As for Charlton, I can see the trend (as with Carlton Cole) being that better players than we have (or have released) will become willing to sign for a Championship club for less than we have been paying. I would imagine that the Premier League clubs will start to reduce their budget by having cheaper squad players, and the lists of those players that have been released demonstrates this. Very few of those players will retire, and to keep playing they will lower their wage expectations. They will have to!
What we will need to do is lower wages of any top earners. Sadly, for many of our players that means wage cuts that will make a drastic difference to their standard of living, but in truth they (like many following the boom years) have been spending money that was borrowed (all be it someone else was borrowing it) and it has to stop.
I am confident that we will see us signing a few free transfers that would have been thought to have been way out of the price range of a Championship club three seasons ago.
Time will tell but as I've mentioned on this blog before, my greatest desire is to be able to watch Charlton with my son for the rest of my life, and with my Dad for the rest of his. The more financially stable football, and Charlton in particular, is the more likely it is that I will be able to achieve that. Friends, wives, jobs and houses come and go but family and football are constants that stay with you for your whole life. It makes sense to protect those things that you want around you for as long as you live. I think FFP is a great idea and might be the savior of our game, and our club in particular.
Up the Addicks!
3 comments:
Interesting post. The trouble with the way football is going is that the money in the PL is so much that sooner or later those clubs will get their houses in order (a number like Norwich, Southampto, even Palace are already now debt free because of the payments), the knock on is that when they are relegated they will have the benefit of huge parachute payments, now lasting 4 years, with no debt to service. This will give them an enormous and potentially insummountable advantage over the Championship clubs contstrained within the new rules and will make the PL a closed shop with teams yo yoing but very few "new entrants".
Unless the PL redistribute TV money more evenly amongy the leagues (which they will never do as they have no insentive to) I see a fairly bleak future in terms of competition in The Championship.
Hopefully I am just being too pesimistic!
Another way of looking at it is that the regulations will reduce overall spending for the majority to affordable levels. However, any club with pots of dosh are likely to gain a bigger advantage over their spending rivals than today if they can afford to pay the financial penalty eg when QPR bought their way out of the Championship, I believe they would have been subject to a £5m FFP tax.

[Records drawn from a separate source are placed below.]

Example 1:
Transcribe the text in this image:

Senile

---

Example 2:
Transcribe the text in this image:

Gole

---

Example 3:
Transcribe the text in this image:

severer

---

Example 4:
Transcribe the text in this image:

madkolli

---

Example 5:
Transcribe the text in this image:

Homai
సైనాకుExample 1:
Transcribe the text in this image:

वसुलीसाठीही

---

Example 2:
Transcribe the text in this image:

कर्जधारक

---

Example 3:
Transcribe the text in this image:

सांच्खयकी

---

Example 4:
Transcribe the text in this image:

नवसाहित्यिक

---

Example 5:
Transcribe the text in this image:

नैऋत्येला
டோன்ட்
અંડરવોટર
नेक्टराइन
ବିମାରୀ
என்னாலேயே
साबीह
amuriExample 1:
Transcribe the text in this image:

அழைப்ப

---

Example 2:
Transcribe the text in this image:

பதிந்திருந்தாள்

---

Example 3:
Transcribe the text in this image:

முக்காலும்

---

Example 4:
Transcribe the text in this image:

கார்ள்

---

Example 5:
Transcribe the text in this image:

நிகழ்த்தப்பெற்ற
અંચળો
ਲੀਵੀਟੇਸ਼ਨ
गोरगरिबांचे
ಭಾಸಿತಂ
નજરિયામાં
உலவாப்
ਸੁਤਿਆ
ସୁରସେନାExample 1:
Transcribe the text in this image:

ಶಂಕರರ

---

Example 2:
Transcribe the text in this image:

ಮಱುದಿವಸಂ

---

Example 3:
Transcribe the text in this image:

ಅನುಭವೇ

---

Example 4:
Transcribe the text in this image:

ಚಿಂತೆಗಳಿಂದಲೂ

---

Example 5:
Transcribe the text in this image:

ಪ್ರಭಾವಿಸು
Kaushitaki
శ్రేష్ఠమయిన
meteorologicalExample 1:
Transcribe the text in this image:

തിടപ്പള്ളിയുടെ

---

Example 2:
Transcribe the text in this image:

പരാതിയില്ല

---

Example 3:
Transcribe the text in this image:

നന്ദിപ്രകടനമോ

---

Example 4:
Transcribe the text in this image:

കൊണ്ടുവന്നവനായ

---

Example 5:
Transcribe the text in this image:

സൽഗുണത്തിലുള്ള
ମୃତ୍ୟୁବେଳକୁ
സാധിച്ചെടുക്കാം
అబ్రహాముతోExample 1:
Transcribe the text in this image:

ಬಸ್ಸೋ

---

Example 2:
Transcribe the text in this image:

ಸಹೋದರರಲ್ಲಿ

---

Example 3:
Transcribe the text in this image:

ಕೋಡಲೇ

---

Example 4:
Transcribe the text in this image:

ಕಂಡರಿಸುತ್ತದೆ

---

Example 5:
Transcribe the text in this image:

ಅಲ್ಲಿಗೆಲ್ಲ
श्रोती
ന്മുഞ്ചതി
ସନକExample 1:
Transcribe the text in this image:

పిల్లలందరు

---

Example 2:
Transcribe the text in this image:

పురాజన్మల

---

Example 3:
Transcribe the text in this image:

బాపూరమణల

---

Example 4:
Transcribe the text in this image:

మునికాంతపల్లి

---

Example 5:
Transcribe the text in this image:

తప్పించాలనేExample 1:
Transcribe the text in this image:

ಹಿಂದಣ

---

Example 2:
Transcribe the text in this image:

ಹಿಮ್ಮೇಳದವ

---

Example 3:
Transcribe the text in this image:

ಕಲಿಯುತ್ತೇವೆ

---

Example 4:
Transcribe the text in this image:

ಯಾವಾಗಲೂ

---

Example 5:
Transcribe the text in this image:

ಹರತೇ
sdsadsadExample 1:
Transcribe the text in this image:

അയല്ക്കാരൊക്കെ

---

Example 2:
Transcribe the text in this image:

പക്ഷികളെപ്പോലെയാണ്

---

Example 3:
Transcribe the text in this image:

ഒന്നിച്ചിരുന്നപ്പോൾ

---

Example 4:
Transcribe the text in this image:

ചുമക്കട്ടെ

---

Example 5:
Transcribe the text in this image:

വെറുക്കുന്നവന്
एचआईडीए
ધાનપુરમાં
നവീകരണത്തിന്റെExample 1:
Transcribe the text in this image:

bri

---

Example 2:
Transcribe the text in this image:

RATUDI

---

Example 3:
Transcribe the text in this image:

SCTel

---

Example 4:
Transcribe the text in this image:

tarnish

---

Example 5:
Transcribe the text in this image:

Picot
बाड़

Tony Fernandez would probably have seen that as a reasonable price to pay if FFP had reduced the spending that year of his main rivals. It would have handed QPHa an even bigger advantage that season.

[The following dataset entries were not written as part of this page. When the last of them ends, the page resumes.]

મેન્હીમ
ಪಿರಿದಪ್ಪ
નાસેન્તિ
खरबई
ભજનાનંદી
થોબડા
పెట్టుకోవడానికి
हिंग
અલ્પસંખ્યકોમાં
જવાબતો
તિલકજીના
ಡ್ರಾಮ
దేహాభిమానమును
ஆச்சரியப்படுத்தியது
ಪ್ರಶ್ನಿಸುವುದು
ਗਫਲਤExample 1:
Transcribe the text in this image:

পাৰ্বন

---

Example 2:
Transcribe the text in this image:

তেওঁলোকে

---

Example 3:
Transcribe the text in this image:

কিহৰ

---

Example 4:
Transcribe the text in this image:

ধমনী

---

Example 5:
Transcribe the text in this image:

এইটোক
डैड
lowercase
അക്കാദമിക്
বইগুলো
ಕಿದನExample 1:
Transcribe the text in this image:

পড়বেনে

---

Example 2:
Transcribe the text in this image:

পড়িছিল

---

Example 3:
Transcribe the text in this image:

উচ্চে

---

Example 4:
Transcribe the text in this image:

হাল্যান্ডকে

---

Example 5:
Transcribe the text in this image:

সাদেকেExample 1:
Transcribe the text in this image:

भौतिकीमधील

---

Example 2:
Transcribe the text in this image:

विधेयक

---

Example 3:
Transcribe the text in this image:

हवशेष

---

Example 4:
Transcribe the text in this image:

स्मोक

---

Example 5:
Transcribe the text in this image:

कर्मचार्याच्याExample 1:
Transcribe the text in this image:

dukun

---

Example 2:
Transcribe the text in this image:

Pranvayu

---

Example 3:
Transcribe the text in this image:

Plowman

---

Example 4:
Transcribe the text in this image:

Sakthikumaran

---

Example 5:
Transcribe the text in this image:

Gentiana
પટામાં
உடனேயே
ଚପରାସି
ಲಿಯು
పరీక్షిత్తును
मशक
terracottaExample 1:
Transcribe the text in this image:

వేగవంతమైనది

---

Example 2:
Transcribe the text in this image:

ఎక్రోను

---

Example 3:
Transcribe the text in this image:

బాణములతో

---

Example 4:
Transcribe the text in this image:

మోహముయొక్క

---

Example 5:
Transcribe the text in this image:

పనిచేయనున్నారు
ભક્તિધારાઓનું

Another way of looking at it is that the regulations will reduce overall spending for the majority to affordable levels. However, any club with pots of dosh are likely to gain a bigger advantage over their spending rivals than today if they can afford to pay the financial penalty eg when QPR bought their way out of the Championship, I believe they would have been subject to a £5m FFP tax. Tony Fernandez would probably have seen that as a reasonable price to pay if FFP had reduced the spending that year of his main rivals. It would have handed QPHa an even bigger advantage that season.